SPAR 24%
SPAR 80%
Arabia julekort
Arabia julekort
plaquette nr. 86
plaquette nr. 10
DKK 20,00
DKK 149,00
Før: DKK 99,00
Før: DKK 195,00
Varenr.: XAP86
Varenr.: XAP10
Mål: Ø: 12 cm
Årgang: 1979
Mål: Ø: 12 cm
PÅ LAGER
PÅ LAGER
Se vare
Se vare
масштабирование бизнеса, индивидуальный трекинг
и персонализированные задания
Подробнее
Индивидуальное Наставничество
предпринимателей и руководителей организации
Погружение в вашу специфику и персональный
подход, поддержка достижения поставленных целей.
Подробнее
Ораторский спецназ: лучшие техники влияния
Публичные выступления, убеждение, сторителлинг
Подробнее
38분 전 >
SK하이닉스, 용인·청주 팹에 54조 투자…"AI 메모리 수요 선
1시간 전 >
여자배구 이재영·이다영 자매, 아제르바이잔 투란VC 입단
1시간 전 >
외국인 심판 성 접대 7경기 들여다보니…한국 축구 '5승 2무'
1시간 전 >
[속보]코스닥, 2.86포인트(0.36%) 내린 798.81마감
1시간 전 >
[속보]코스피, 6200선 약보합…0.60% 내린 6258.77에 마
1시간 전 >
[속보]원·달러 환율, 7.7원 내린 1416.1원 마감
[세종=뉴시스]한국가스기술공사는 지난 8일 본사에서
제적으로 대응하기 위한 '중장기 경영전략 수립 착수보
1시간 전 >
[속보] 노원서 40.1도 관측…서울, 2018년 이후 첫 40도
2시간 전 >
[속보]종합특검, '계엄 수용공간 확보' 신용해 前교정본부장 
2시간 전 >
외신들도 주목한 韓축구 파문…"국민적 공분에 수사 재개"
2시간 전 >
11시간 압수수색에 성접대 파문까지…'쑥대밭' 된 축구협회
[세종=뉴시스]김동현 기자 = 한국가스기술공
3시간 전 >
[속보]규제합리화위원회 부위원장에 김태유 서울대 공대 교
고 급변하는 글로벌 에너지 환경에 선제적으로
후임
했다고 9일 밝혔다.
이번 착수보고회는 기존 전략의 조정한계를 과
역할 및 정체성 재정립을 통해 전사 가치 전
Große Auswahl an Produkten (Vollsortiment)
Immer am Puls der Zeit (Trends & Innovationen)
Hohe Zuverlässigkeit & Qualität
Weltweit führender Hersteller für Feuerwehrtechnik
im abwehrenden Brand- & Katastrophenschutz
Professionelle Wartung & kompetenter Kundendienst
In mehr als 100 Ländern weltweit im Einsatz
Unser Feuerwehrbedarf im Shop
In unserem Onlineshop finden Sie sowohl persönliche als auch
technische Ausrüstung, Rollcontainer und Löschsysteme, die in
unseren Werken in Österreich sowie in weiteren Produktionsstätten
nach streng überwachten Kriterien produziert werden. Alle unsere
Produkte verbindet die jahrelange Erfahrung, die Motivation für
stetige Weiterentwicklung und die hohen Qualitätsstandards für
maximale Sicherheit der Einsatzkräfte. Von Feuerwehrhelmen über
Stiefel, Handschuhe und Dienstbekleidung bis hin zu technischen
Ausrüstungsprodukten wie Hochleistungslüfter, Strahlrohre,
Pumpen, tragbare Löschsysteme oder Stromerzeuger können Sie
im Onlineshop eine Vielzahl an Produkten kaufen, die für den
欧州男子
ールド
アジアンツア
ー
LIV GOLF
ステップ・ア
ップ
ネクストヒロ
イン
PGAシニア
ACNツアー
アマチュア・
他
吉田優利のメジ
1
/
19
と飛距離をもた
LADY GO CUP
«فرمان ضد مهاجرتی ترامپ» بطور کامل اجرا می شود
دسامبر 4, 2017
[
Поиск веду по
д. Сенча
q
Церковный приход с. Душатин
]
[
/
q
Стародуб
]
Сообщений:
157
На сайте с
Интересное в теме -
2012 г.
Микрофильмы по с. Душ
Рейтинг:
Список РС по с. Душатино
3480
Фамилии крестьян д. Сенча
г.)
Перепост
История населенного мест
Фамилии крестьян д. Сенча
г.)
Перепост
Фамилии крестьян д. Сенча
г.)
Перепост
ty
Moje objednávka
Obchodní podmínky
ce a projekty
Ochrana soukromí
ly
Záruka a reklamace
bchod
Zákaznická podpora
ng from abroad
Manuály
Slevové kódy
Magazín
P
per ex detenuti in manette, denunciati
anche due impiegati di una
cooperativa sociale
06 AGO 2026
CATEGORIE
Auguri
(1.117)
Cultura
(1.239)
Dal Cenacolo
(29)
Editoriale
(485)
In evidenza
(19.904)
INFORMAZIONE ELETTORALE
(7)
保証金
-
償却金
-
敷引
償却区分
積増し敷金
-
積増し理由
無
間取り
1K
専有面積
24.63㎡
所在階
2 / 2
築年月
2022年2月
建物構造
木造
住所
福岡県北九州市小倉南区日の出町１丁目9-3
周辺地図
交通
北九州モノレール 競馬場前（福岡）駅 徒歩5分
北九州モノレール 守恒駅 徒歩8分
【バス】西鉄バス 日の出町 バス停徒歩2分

■ **Task to carry out**
Repeat every record, exactly as written.

■ **Answer to this task**
SPAR 24%
SPAR 80%
Arabia julekort
Arabia julekort
plaquette nr. 86
plaquette nr. 10
DKK 20,00
DKK 149,00
Før: DKK 99,00
Før: DKK 195,00
Varenr.: XAP86
Varenr.: XAP10
Mål: Ø: 12 cm
Årgang: 1979
Mål: Ø: 12 cm
PÅ LAGER
PÅ LAGER
Se vare
Se vare
масштабирование бизнеса, индивидуальный трекинг
и персонализированные задания
Подробнее
Индивидуальное Наставничество
предпринимателей и руководителей организации
Погружение в вашу специфику и персональный
подход, поддержка достижения поставленных целей.
Подробнее
Ораторский спецназ: лучшие техники влияния
Публичные выступления, убеждение, сторителлинг
Подробнее
38분 전 >
SK하이닉스, 용인·청주 팹에 54조 투자…"AI 메모리 수요 선
1시간 전 >
여자배구 이재영·이다영 자매, 아제르바이잔 투란VC 입단
1시간 전 >
외국인 심판 성 접대 7경기 들여다보니…한국 축구 '5승 2무'
1시간 전 >
[속보]코스닥, 2.86포인트(0.36%) 내린 798.81마감
1시간 전 >
[속보]코스피, 6200선 약보합…0.60% 내린 6258.77에 마
1시간 전 >
[속보]원·달러 환율, 7.7원 내린 1416.1원 마감
[세종=뉴시스]한국가스기술공사는 지난 8일 본사에서
제적으로 대응하기 위한 '중장기 경영전략 수립 착수보
1시간 전 >
[속보] 노원서 40.1도 관측…서울, 2018년 이후 첫 40도
2시간 전 >
[속보]종합특검, '계엄 수용공간 확보' 신용해 前교정본부장 
2시간 전 >
외신들도 주목한 韓축구 파문…"국민적 공분에 수사 재개"
2시간 전 >
11시간 압수수색에 성접대 파문까지…'쑥대밭' 된 축구협회
[세종=뉴시스]김동현 기자 = 한국가스기술공
3시간 전 >
[속보]규제합리화위원회 부위원장에 김태유 서울대 공대 교
고 급변하는 글로벌 에너지 환경에 선제적으로
후임
했다고 9일 밝혔다.
이번 착수보고회는 기존 전략의 조정한계를 과
역할 및 정체성 재정립을 통해 전사 가치 전
Große Auswahl an Produkten (Vollsortiment)
Immer am Puls der Zeit (Trends & Innovationen)
Hohe Zuverlässigkeit & Qualität
Weltweit führender Hersteller für Feuerwehrtechnik
im abwehrenden Brand- & Katastrophenschutz
Professionelle Wartung & kompetenter Kundendienst
In mehr als 100 Ländern weltweit im Einsatz
Unser Feuerwehrbedarf im Shop
In unserem Onlineshop finden Sie sowohl persönliche als auch
technische Ausrüstung, Rollcontainer und Löschsysteme, die in
unseren Werken in Österreich sowie in weiteren Produktionsstätten
nach streng überwachten Kriterien produziert werden. Alle unsere
Produkte verbindet die jahrelange Erfahrung, die Motivation für
stetige Weiterentwicklung und die hohen Qualitätsstandards für
maximale Sicherheit der Einsatzkräfte. Von Feuerwehrhelmen über
Stiefel, Handschuhe und Dienstbekleidung bis hin zu technischen
Ausrüstungsprodukten wie Hochleistungslüfter, Strahlrohre,
Pumpen, tragbare Löschsysteme oder Stromerzeuger können Sie
im Onlineshop eine Vielzahl an Produkten kaufen, die für den
欧州男子
ールド
アジアンツア
ー
LIV GOLF
ステップ・ア
ップ
ネクストヒロ
イン
PGAシニア
ACNツアー
アマチュア・
他
吉田優利のメジ
1
/
19
と飛距離をもた
LADY GO CUP
«فرمان ضد مهاجرتی ترامپ» بطور کامل اجرا می شود
دسامبر 4, 2017
[
Поиск веду по
д. Сенча
q
Церковный приход с. Душатин
]
[
/
q
Стародуб
]
Сообщений:
157
На сайте с
Интересное в теме -
2012 г.
Микрофильмы по с. Душ
Рейтинг:
Список РС по с. Душатино
3480
Фамилии крестьян д. Сенча
г.)
Перепост
История населенного мест
Фамилии крестьян д. Сенча
г.)
Перепост
Фамилии крестьян д. Сенча
г.)
Перепост
ty
Moje objednávka
Obchodní podmínky
ce a projekty
Ochrana soukromí
ly
Záruka a reklamace
bchod
Zákaznická podpora
ng from abroad
Manuály
Slevové kódy
Magazín
P
per ex detenuti in manette, denunciati
anche due impiegati di una
cooperativa sociale
06 AGO 2026
CATEGORIE
Auguri
(1.117)
Cultura
(1.239)
Dal Cenacolo
(29)
Editoriale
(485)
In evidenza
(19.904)
INFORMAZIONE ELETTORALE
(7)
保証金
-
償却金
-
敷引
償却区分
積増し敷金
-
積増し理由
無
間取り
1K
専有面積
24.63㎡
所在階
2 / 2
築年月
2022年2月
建物構造
木造
住所
福岡県北九州市小倉南区日の出町１丁目9-3
周辺地図
交通
北九州モノレール 競馬場前（福岡）駅 徒歩5分
北九州モノレール 守恒駅 徒歩8分
【バス】西鉄バス 日の出町 バス停徒歩2分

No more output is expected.